The representative of Australia said that they have a USD$34 million cyber co-operation programme and over 40 projects through the Pacific region. She spoke about the Asia-Pacific cybersecurity operations network. Australia is chairing the Asia-Pacific CERT community, and the Asia-Pacific cybersecurity operations network which helps their partners in the Pacific who do not have their own CERTs. Finally, she suggested that the OEWG look at better co-ordination of capacity building efforts.

The representative of Iran highlighted that a regional approach to capacity building may result in some regions being left behind, because some regions may be of no interest to donor countries for capacity building.
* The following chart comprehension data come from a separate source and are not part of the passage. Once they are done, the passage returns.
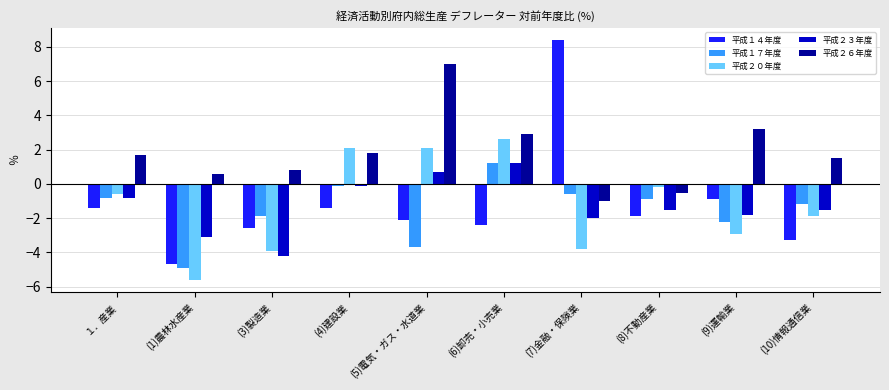

Does the chart contain any negative values?

Yes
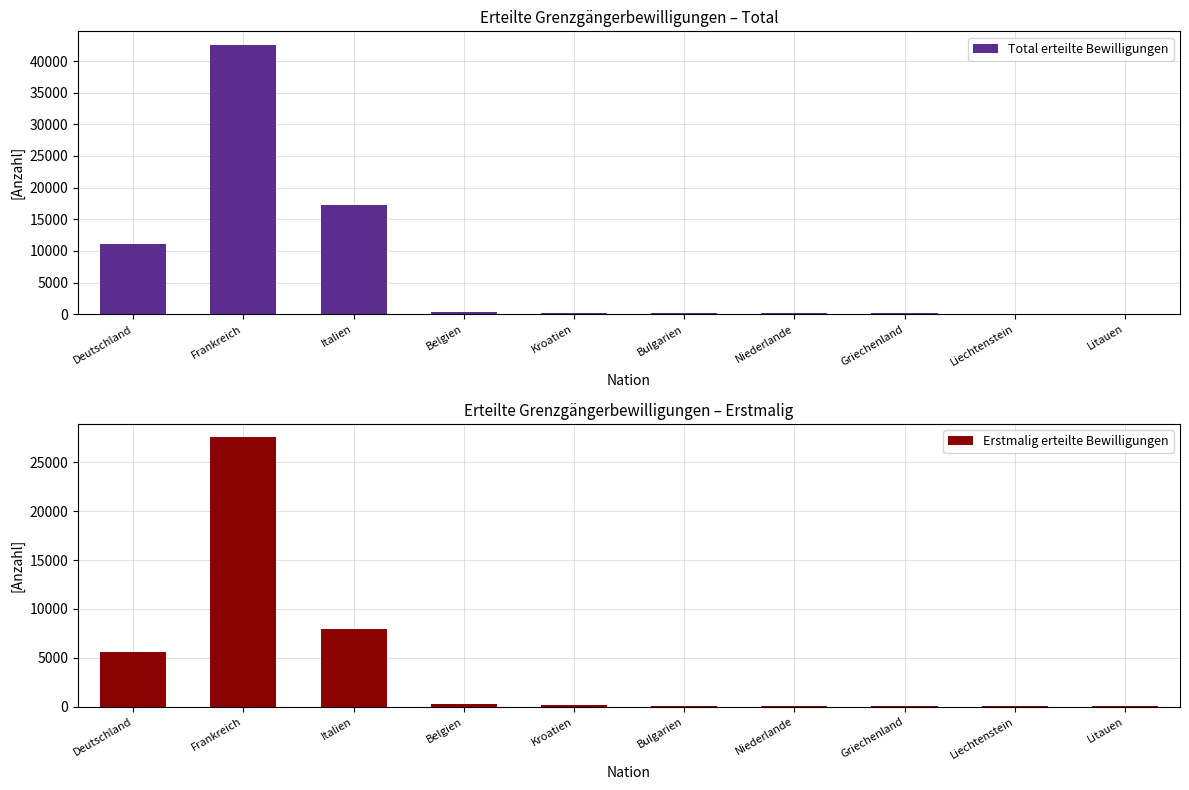

List the labels in order of Erstmalig erteilte Bewilligungen value, smallest first.

Litauen, Liechtenstein, Niederlande, Griechenland, Bulgarien, Kroatien, Belgien, Deutschland, Italien, Frankreich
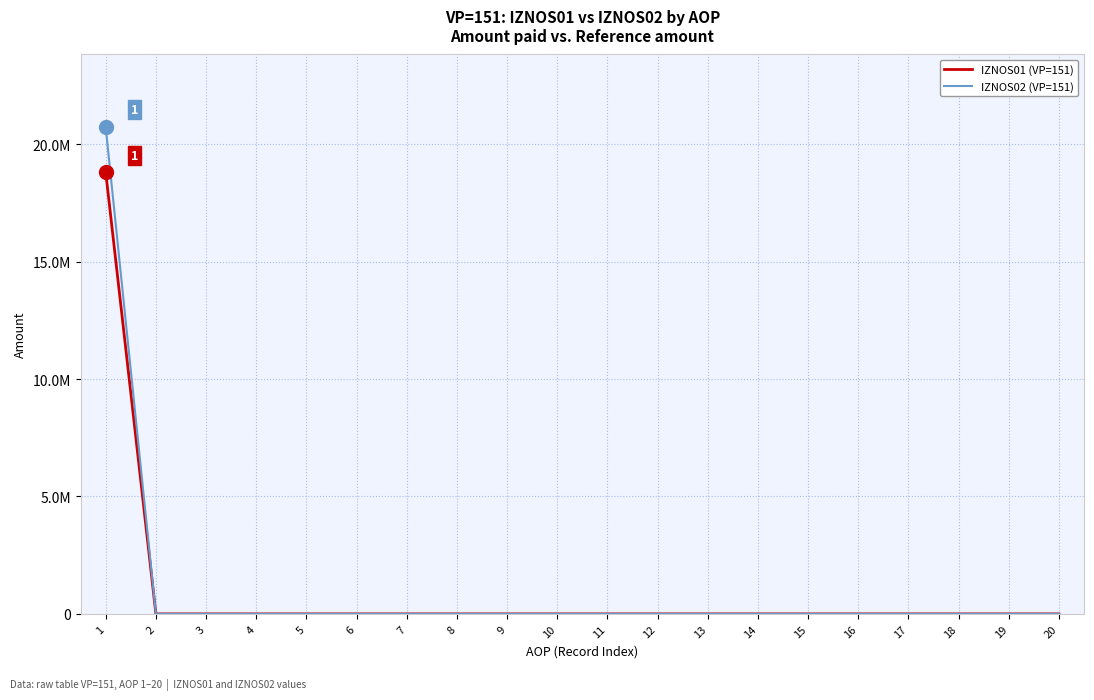

What are all the series names shown in the legend?

IZNOS01 (VP=151), IZNOS02 (VP=151)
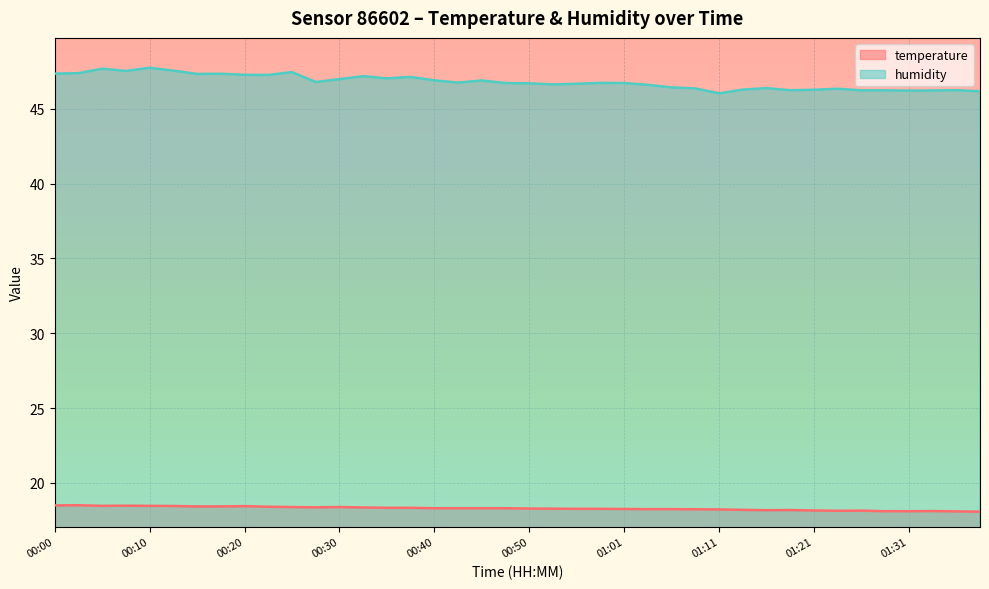

True or false: temperature and humidity cross at least once.

False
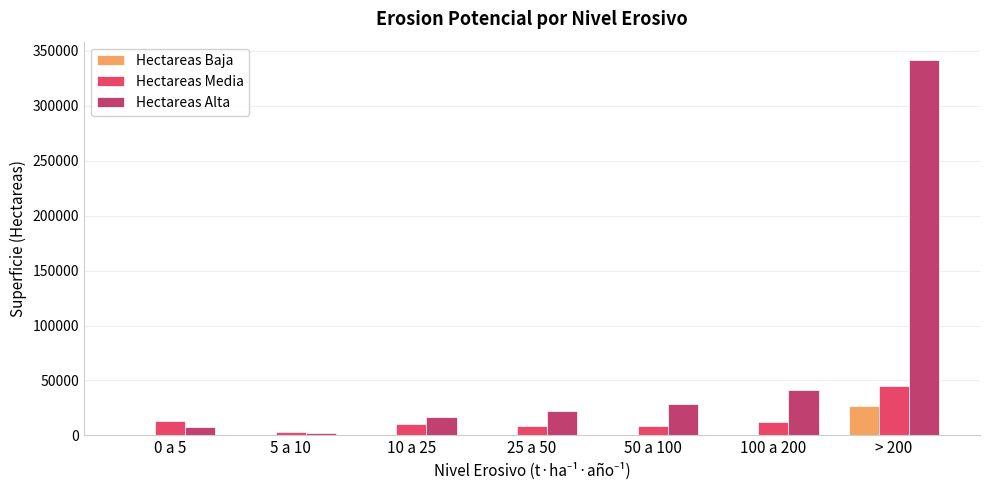

Where is Hectareas Alta nearest to the value 171931?

100 a 200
Thus, one of the recommendations of the OEWG should be a kind of global capacity building architecture led by the UN. He also mentioned the problem of sanctions and restrictive measures hampering capacity building efforts of some countries.

The representative of Bangladesh said that the country had conducted a study on capacity gaps in their cybersecurity policy and strategy. It turned out that there are gaps in almost all the spheres, but those in need of immediate attention are cybersecurity culture in society, and cybersecurity education, training, and skills. He shared other examples of national capacity building efforts, including the Bangladesh National Digital Architecture and national CERT co-operation with friendly countries. Also, Bangladesh signed an agreement with Microsoft’s digital crimes unit to build the capacity of their cybersecurity experts.

Finalising the ninth meeting of the first substantive session of the OEWG, the Chairman briefly summarised the main discussion of the past working week. He shared a working plan for the OEWG for the coming months. By the end of the year he will come up with a draft paper that will contain a preliminary structure of discussions within the OEWG and ideas and proposals put forward by the delegates. In February, after the second session, he will prepare a first raw draft of the OEWG report and it will be discussed at two short inter-sessional meetings by the delegates. Then, he will collect the delegates’ feedback and prepare the draft report by May, which will be the basis for the final negotiations in July. Moreover, Singapore will chair the informal inter-sessional meetings with other stakeholders and will prepare a paper with the outcomes for the delegates’ consideration.